● **TASK**: Each entry needs to be duplicated exactly.

● **Collected data**:

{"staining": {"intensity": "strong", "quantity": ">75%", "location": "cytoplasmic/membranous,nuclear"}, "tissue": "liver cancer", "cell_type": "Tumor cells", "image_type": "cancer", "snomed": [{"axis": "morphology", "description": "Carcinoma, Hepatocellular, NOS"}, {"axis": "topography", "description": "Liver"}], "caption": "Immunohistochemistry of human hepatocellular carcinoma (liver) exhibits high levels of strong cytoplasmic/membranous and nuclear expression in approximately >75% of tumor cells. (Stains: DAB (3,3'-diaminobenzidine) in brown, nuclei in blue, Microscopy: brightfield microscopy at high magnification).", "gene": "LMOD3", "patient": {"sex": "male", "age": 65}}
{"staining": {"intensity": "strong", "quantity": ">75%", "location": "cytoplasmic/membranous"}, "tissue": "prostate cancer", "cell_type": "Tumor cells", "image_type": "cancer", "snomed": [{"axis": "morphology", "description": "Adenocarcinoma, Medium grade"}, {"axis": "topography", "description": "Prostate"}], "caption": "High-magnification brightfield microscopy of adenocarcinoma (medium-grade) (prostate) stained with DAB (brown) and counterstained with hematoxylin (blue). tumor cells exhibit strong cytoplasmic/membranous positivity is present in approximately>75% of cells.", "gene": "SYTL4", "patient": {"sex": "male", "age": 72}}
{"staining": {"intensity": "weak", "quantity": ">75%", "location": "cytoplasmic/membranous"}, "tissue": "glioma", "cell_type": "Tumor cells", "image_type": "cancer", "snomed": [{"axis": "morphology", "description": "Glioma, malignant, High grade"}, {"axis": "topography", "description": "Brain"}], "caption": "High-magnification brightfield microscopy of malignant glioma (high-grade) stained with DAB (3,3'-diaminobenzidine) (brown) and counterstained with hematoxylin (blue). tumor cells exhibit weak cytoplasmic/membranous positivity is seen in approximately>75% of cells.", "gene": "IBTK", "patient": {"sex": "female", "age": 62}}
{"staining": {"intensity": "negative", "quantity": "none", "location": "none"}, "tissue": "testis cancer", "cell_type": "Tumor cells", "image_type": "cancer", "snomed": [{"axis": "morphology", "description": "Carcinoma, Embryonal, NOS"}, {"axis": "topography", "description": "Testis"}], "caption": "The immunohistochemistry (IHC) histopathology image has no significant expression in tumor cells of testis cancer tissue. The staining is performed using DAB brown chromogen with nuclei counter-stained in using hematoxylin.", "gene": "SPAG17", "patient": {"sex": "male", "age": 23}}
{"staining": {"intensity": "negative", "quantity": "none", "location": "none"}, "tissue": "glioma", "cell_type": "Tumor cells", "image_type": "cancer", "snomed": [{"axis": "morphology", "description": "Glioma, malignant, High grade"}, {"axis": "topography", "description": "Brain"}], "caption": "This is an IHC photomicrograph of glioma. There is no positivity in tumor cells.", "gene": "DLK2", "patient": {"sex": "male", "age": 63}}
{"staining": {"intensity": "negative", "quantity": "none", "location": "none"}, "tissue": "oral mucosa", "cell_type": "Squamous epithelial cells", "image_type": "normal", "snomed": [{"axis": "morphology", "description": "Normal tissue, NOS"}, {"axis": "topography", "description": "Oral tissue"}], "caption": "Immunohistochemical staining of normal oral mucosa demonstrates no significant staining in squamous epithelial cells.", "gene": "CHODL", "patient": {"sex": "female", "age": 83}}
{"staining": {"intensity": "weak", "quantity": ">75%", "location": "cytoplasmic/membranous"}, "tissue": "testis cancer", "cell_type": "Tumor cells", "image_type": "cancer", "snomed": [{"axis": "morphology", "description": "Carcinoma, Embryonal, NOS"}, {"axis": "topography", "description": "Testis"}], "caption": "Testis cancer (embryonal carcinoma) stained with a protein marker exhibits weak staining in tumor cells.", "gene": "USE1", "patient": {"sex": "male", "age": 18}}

● **ANSWER TO THIS PROBLEM**:
{"staining": {"intensity": "strong", "quantity": ">75%", "location": "cytoplasmic/membranous,nuclear"}, "tissue": "liver cancer", "cell_type": "Tumor cells", "image_type": "cancer", "snomed": [{"axis": "morphology", "description": "Carcinoma, Hepatocellular, NOS"}, {"axis": "topography", "description": "Liver"}], "caption": "Immunohistochemistry of human hepatocellular carcinoma (liver) exhibits high levels of strong cytoplasmic/membranous and nuclear expression in approximately >75% of tumor cells. (Stains: DAB (3,3'-diaminobenzidine) in brown, nuclei in blue, Microscopy: brightfield microscopy at high magnification).", "gene": "LMOD3", "patient": {"sex": "male", "age": 65}}
{"staining": {"intensity": "strong", "quantity": ">75%", "location": "cytoplasmic/membranous"}, "tissue": "prostate cancer", "cell_type": "Tumor cells", "image_type": "cancer", "snomed": [{"axis": "morphology", "description": "Adenocarcinoma, Medium grade"}, {"axis": "topography", "description": "Prostate"}], "caption": "High-magnification brightfield microscopy of adenocarcinoma (medium-grade) (prostate) stained with DAB (brown) and counterstained with hematoxylin (blue). tumor cells exhibit strong cytoplasmic/membranous positivity is present in approximately>75% of cells.", "gene": "SYTL4", "patient": {"sex": "male", "age": 72}}
{"staining": {"intensity": "weak", "quantity": ">75%", "location": "cytoplasmic/membranous"}, "tissue": "glioma", "cell_type": "Tumor cells", "image_type": "cancer", "snomed": [{"axis": "morphology", "description": "Glioma, malignant, High grade"}, {"axis": "topography", "description": "Brain"}], "caption": "High-magnification brightfield microscopy of malignant glioma (high-grade) stained with DAB (3,3'-diaminobenzidine) (brown) and counterstained with hematoxylin (blue). tumor cells exhibit weak cytoplasmic/membranous positivity is seen in approximately>75% of cells.", "gene": "IBTK", "patient": {"sex": "female", "age": 62}}
{"staining": {"intensity": "negative", "quantity": "none", "location": "none"}, "tissue": "testis cancer", "cell_type": "Tumor cells", "image_type": "cancer", "snomed": [{"axis": "morphology", "description": "Carcinoma, Embryonal, NOS"}, {"axis": "topography", "description": "Testis"}], "caption": "The immunohistochemistry (IHC) histopathology image has no significant expression in tumor cells of testis cancer tissue. The staining is performed using DAB brown chromogen with nuclei counter-stained in using hematoxylin.", "gene": "SPAG17", "patient": {"sex": "male", "age": 23}}
{"staining": {"intensity": "negative", "quantity": "none", "location": "none"}, "tissue": "glioma", "cell_type": "Tumor cells", "image_type": "cancer", "snomed": [{"axis": "morphology", "description": "Glioma, malignant, High grade"}, {"axis": "topography", "description": "Brain"}], "caption": "This is an IHC photomicrograph of glioma. There is no positivity in tumor cells.", "gene": "DLK2", "patient": {"sex": "male", "age": 63}}
{"staining": {"intensity": "negative", "quantity": "none", "location": "none"}, "tissue": "oral mucosa", "cell_type": "Squamous epithelial cells", "image_type": "normal", "snomed": [{"axis": "morphology", "description": "Normal tissue, NOS"}, {"axis": "topography", "description": "Oral tissue"}], "caption": "Immunohistochemical staining of normal oral mucosa demonstrates no significant staining in squamous epithelial cells.", "gene": "CHODL", "patient": {"sex": "female", "age": 83}}
{"staining": {"intensity": "weak", "quantity": ">75%", "location": "cytoplasmic/membranous"}, "tissue": "testis cancer", "cell_type": "Tumor cells", "image_type": "cancer", "snomed": [{"axis": "morphology", "description": "Carcinoma, Embryonal, NOS"}, {"axis": "topography", "description": "Testis"}], "caption": "Testis cancer (embryonal carcinoma) stained with a protein marker exhibits weak staining in tumor cells.", "gene": "USE1", "patient": {"sex": "male", "age": 18}}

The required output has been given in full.